1 in 4 women in Canada will experience intimate partner violence (IPV) in their lifetime. In Canada, it is estimated that more than 200,000 women a year receive brain injuries inflicted by their intimate partners, with up to 92% of IPV incidents involving hits or punches to the head or face, banging of the head against a hard object, or strangulation. It is reported that for every one NHL player who sustains a concussion in sport, 5,500 Canadian women sustain the same injury from IPV. Survivors of IPV are at an increased risk of experiencing adverse medical health outcomes such as post-traumatic stress disorder, depression, anxiety and suicide. This, coupled with the 400% higher risk of suicide and 200% higher chance of addiction amongst brain injury survivors, highlights the chasms of care survivors are experiencing in our communities.
Identifying brain injuries is complicated, particularly in women who may also be suffering the mental health impacts of physical and emotional trauma. B
Developing informed services and supports is a critical aspect of the work ahead, but there is an equally urgent need for improved screening, training for professionals in recognizing IPV/BI, and surmounting a deep-rooted double stigma that stubbornly affects society’s views and actions on the subjects of both domestic violence and brain injury.
Brain injuries can cause disorientation, memory loss, emotional dysregulation and cognitive deficits – making employment or education difficult, and leading to addiction, suicide, homelessness, and the removal of a woman’s children. Furthermore, if the injury remains undiagnosed, it too often can appear as if a person just, “can’t get their life together.”
IPV-BI survivors may struggle to find and maintain work, to maintain relationships, or manage parenting. They may suffer routinely from fatigue, chronic pain, confusion, and overly strong and unpredictable emotional responses, along with intense social and economic implications, and without ever understanding that it’s related to a brain injury.

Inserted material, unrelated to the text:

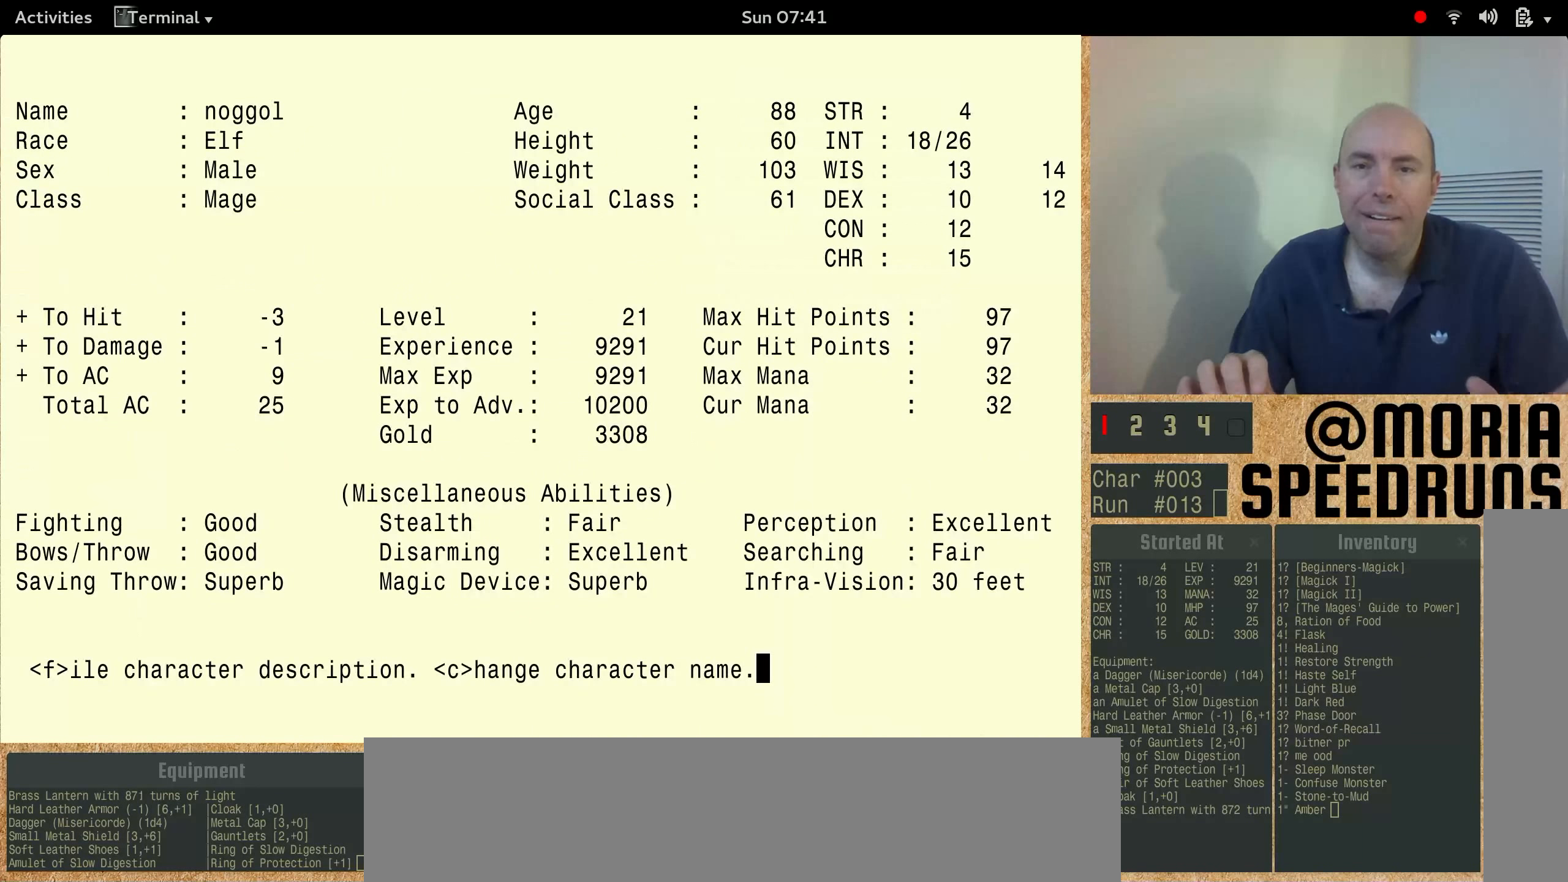
{"keys": [], "events": []}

Women impacted by intimate partner violence are often left unsupported and undirected in navigating various systems, such as police, legal, medical, housing, child protection, income assistance, and employment services. Brain injury affects every person differently, and can be managed in a number of ways when people are well supported and understand how their brain injury affects them; an undiagnosed, unrecognized, and unacknowledged brain injury yields no support.

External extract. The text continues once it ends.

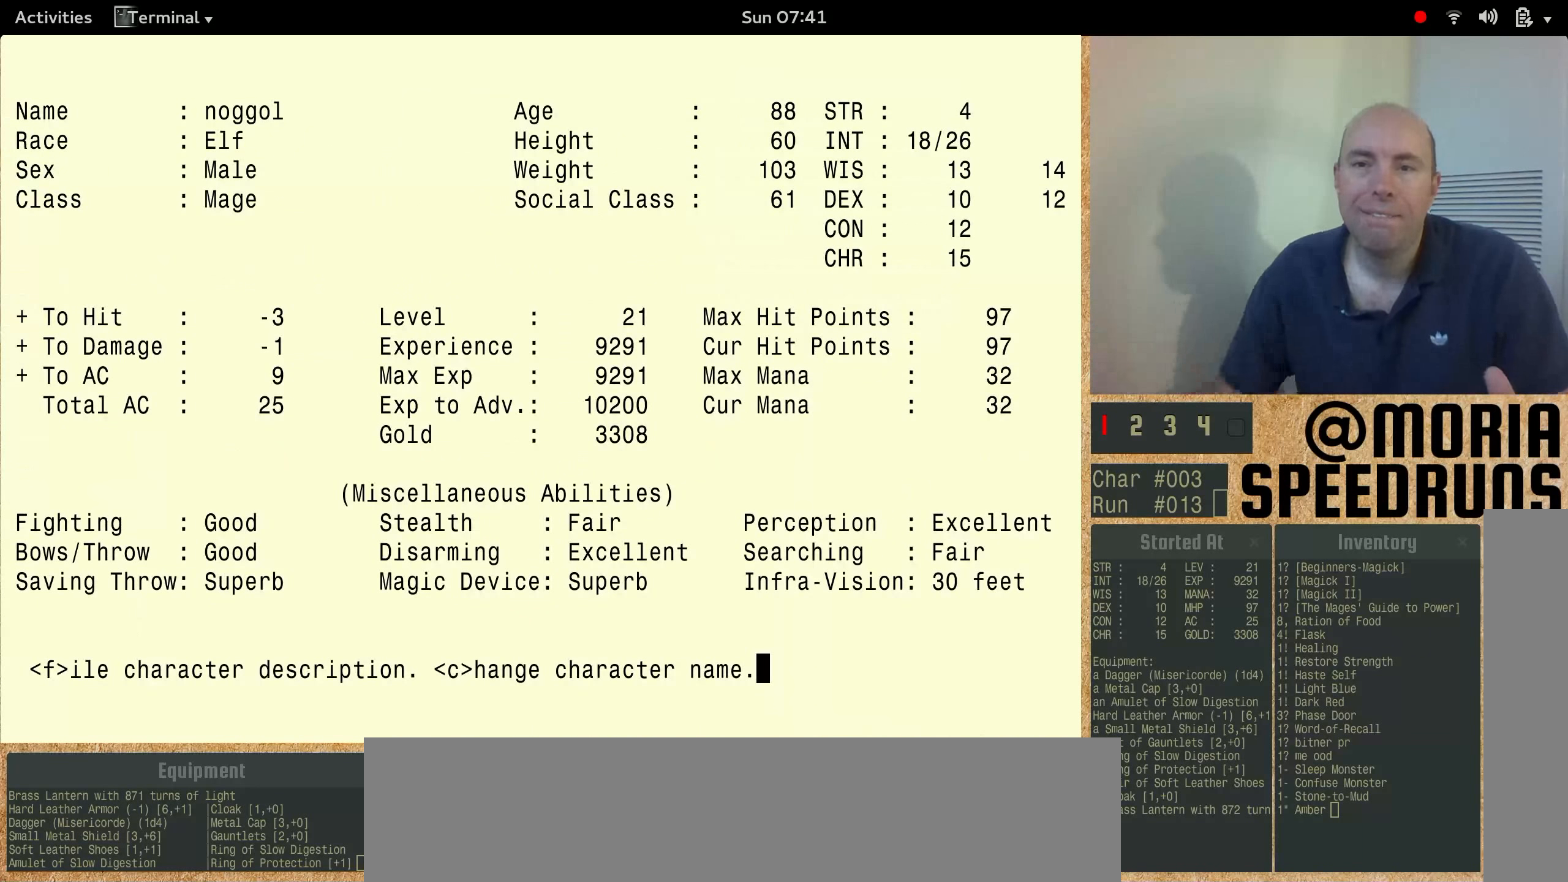
{"keys": ["num3"], "events": [[267, "num3", "down"]]}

The Cridge Centre for the Family IPV-BI Services
The Cridge IPV-BI (Intimate Partner Violence and Brain Injury) Direct Services program aims to support women in community who are living with a brain injury (BI) as a result of intimate partner violence (IPV). The primary objective of this program is to assist survivors with the identification and implementation of compensatory strategies and tools to improve activities of daily living. BI workers connect with established IPV supports to offer a wrap-around service that includes an intentional focus on improving daily living skills. BI support services are individualized and customized depending on each woman’s level of fatigue, availability, and varying need. Additional BI supports average 12 hours per month and include support with executive functioning (e.g., phone calls, making lists, using a calendar, setting reminders, completing forms), access and accompaniment to medical appointments (e.g., note-taking, communication support, follow up reminders), fatigue management (e.g., energy budget, time management, scheduling) and home management (e.g., organization, chores schedule, doing ‘with’, building routines). Women remain connected to an IPV worker and a BI worker who are both trauma-informed and BI-informed. It is the in-home, practical approach to daily living skills that sets the BI supports aspect of this program apart.

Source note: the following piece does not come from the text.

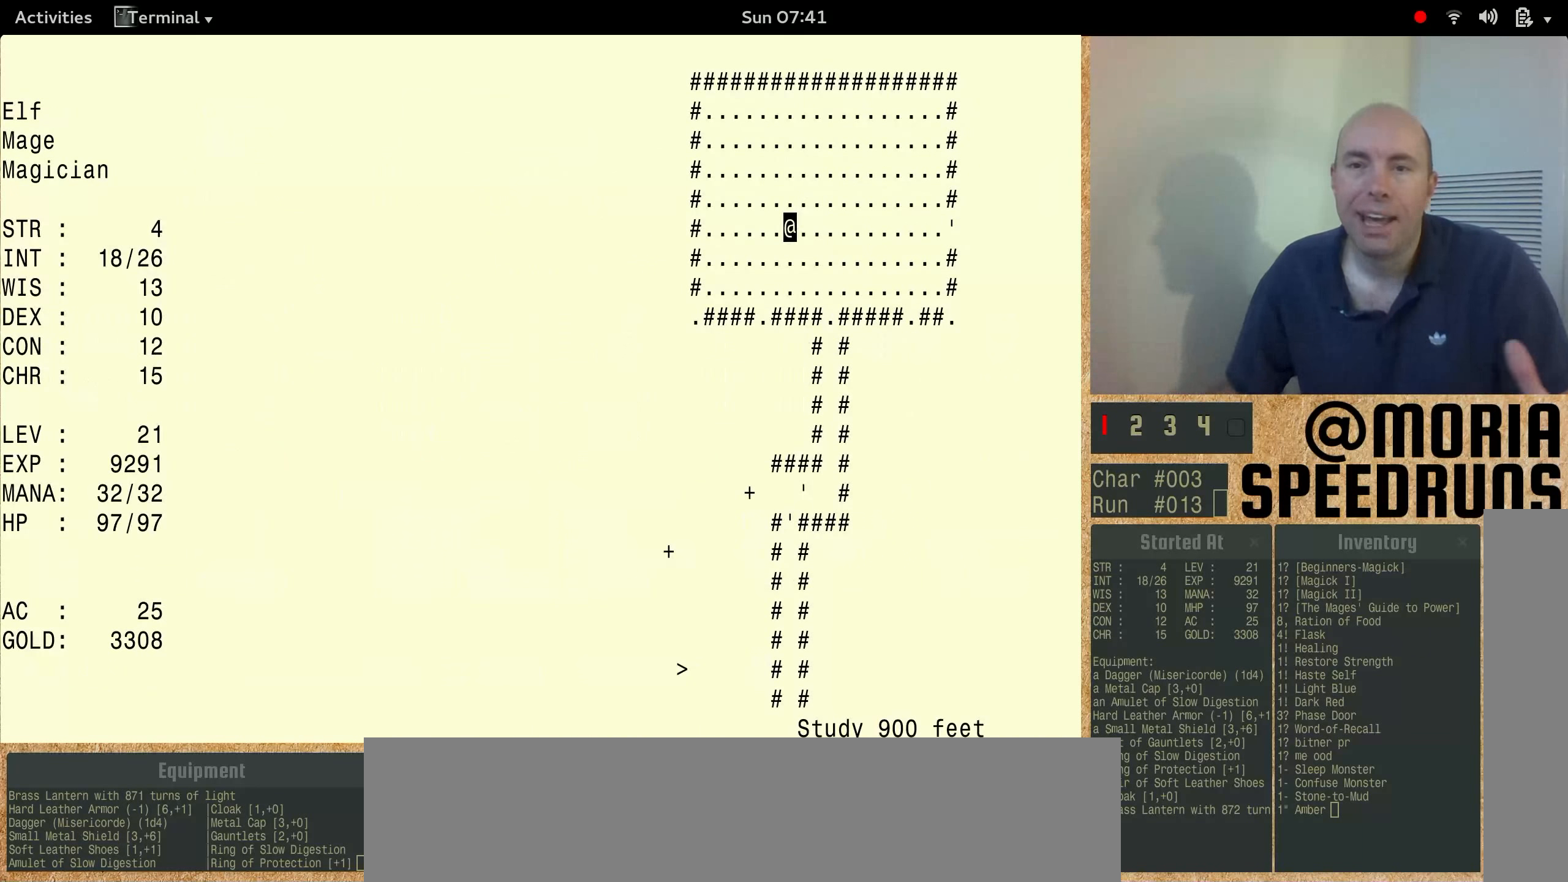
{"keys": [], "events": [[267, "num3", "up"]]}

The vision for this program and initiative is for women to feel safe and supported in redesigning their lives to meet their maximum potential through meaningful engagement in community, increasing access and navigation to medical, legal and community systems, and life skill development. This cannot be done without raising awareness and recognition about brain injury and its impacts on survivors of IPV, and providing solutions for change and growth through advocacy, research and training.